Upon presentation by the Action for Economic Reforms (AER) of its position paper during the 16 February 2001 public consultative hearing conducted by the Bicameral Conference Committee on the proposed Electric Power Industry Reform Act, the Honorable John H. Osmena, Chairman of the Senate Panel of the Bicameral Conference Committee on the Power Bill, requested AER to submit its proposed specific amendments to the bill following the issues that it raised. In response to this request, the AER submits this updated version of the position paper, with the section spelling out its proposed specific amendments to the bill presently under consideration by the Committee.
Competition Policy
The main selling point of the power bill is the creation of a more competitive market in the industry. It is expected that the companies that will engage in the deregulated and liberalized power generation sector will be numerous enough to create competition in the supply of electricity. The end users, in turn, will be given market power to negotiate their supply contracts.
However, certain provisions of the bill restrict the realization of a competitive market. In fact, we believe that these provisions allow the dominance of certain players in the industry rather than introduce “a regime of free and fair competition” as the bill enunciates in the declaration of policy.
The danger of “vertical” market dominance. Vertical market dominance occurs when related interests in the vertically integrated sectors of the electricity industry are able to exploit their relatedness to improve their position against rivals. This is particularly true when the end-users cannot choose their suppliers, and the supply is instead determined by the distribution utility that enjoys a monopoly over the franchise area. When a single entity is allowed by law, is given the power to choose its supplier and has a monopoly over distribution, clearly there is an incentive to discriminate against rival power generators.
The bill seeks to correct this situation by requiring open access to the distribution utility and allowing the end-users to choose their supplier. Thus, the supplier can deal directly with the power generators, thereby avoiding the discriminatory transaction between affiliated power producers and distribution utilities. The generator and the consumer, upon perfection of their supply contract, are given an open access to the distribution utility for a service fee called the “wheeling charge.”
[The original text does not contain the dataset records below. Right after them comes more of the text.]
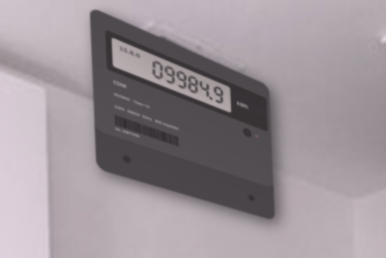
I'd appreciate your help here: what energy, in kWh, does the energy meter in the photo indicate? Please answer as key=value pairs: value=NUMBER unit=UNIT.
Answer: value=9984.9 unit=kWh
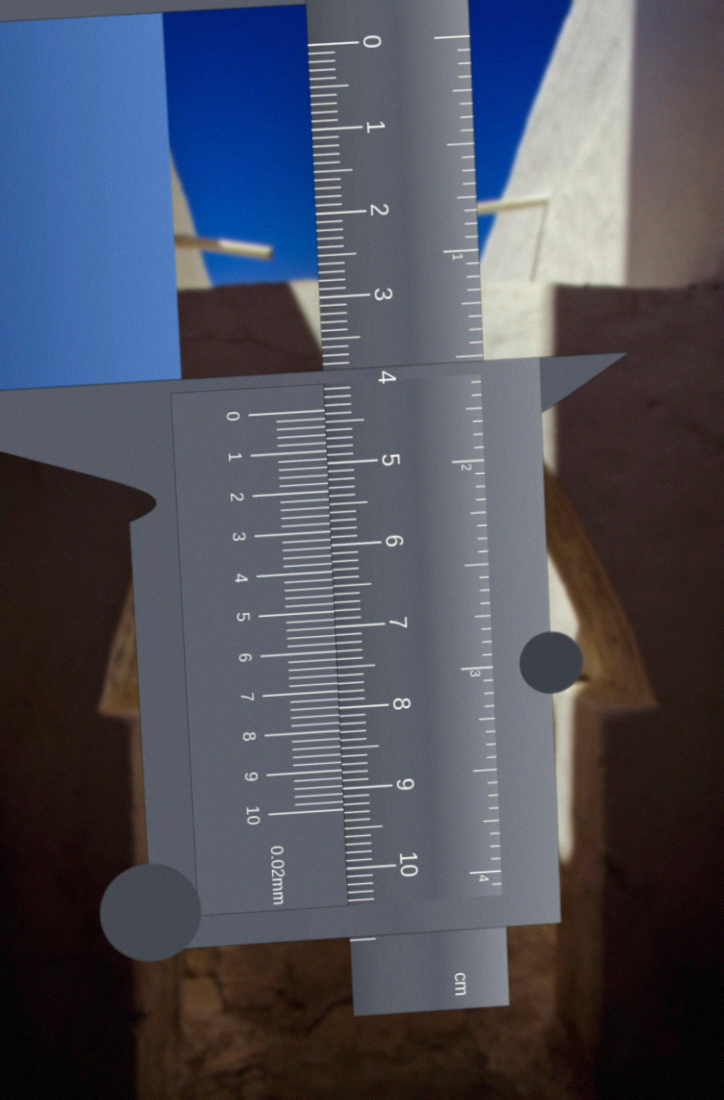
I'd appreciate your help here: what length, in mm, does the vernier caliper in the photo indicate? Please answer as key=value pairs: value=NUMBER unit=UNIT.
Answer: value=43.6 unit=mm
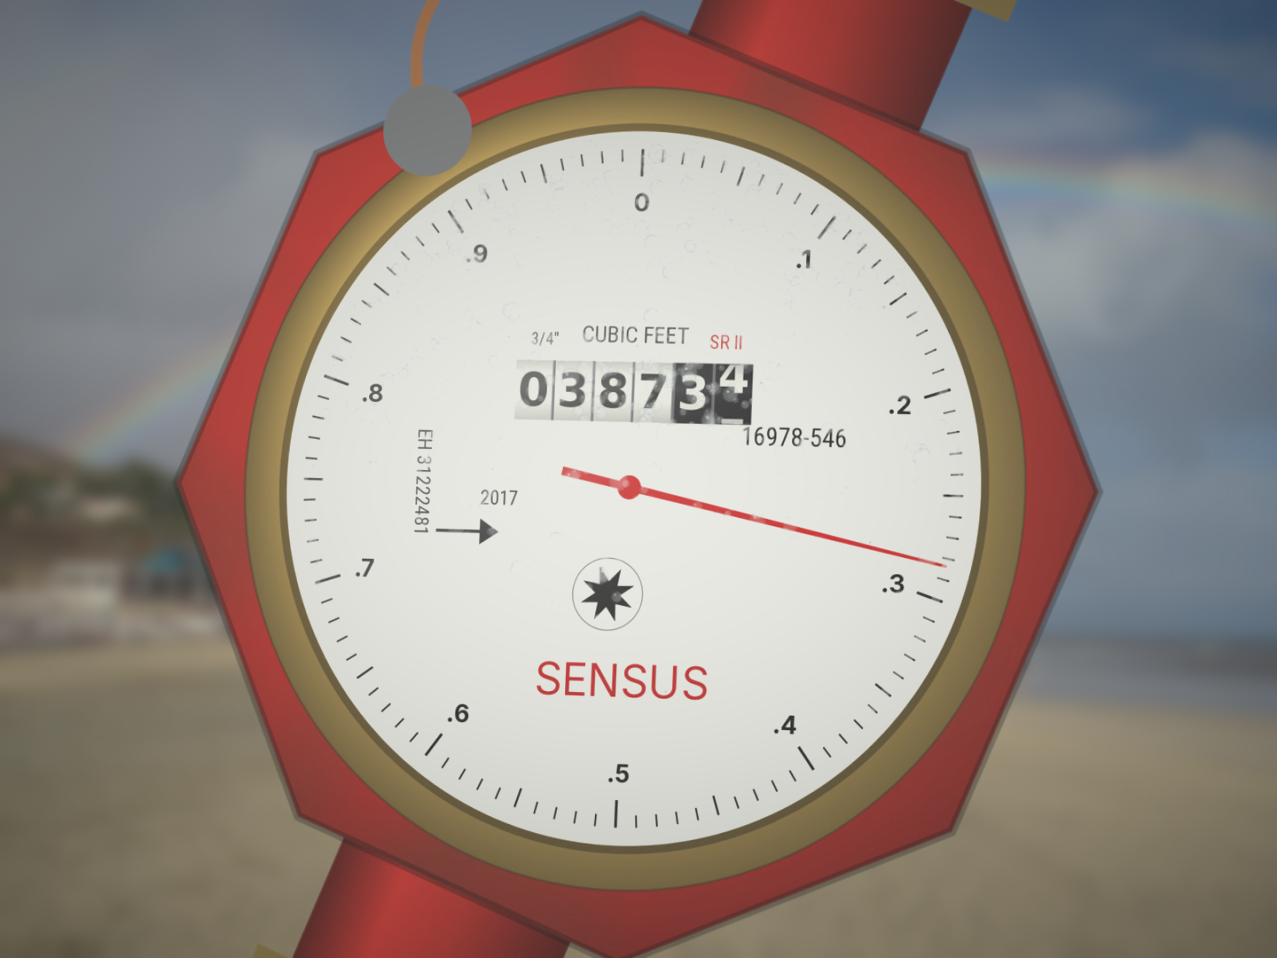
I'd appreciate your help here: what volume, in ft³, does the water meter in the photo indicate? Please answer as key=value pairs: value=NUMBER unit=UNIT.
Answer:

Under the bill, however, open access will be available only to the big consumers. Small consumers, will remain a captive market, unable to participate in the competitive transactions for an indeterminate period. Thus, upon passage of the bill into law, a distribution utility like MERALCO can choose its affiliate suppliers such as First Gas Corporation, Bauang Private Power Corporation, and Panay Power Corporation even though their supply price is higher than their rivals.
The bill hopes to mitigate the problem by subjecting the distribution retail supply rate in the captive market to regulation by the ERC (Energy Regulatory Commission) “based on the principle of full recovery of prudent and reasonable economic costs incurred, or such other principles that will promote efficiency as may be determined by the ERC.” Such safeguard, however, is not so reassuring given the known problems of regulation: (a) prevalence of regulatory capture; (b) weak consumer representation in the regulatory agencies and in the adjudication process of these agencies; (c) control by the regulated sector of a large segment of the relevant information.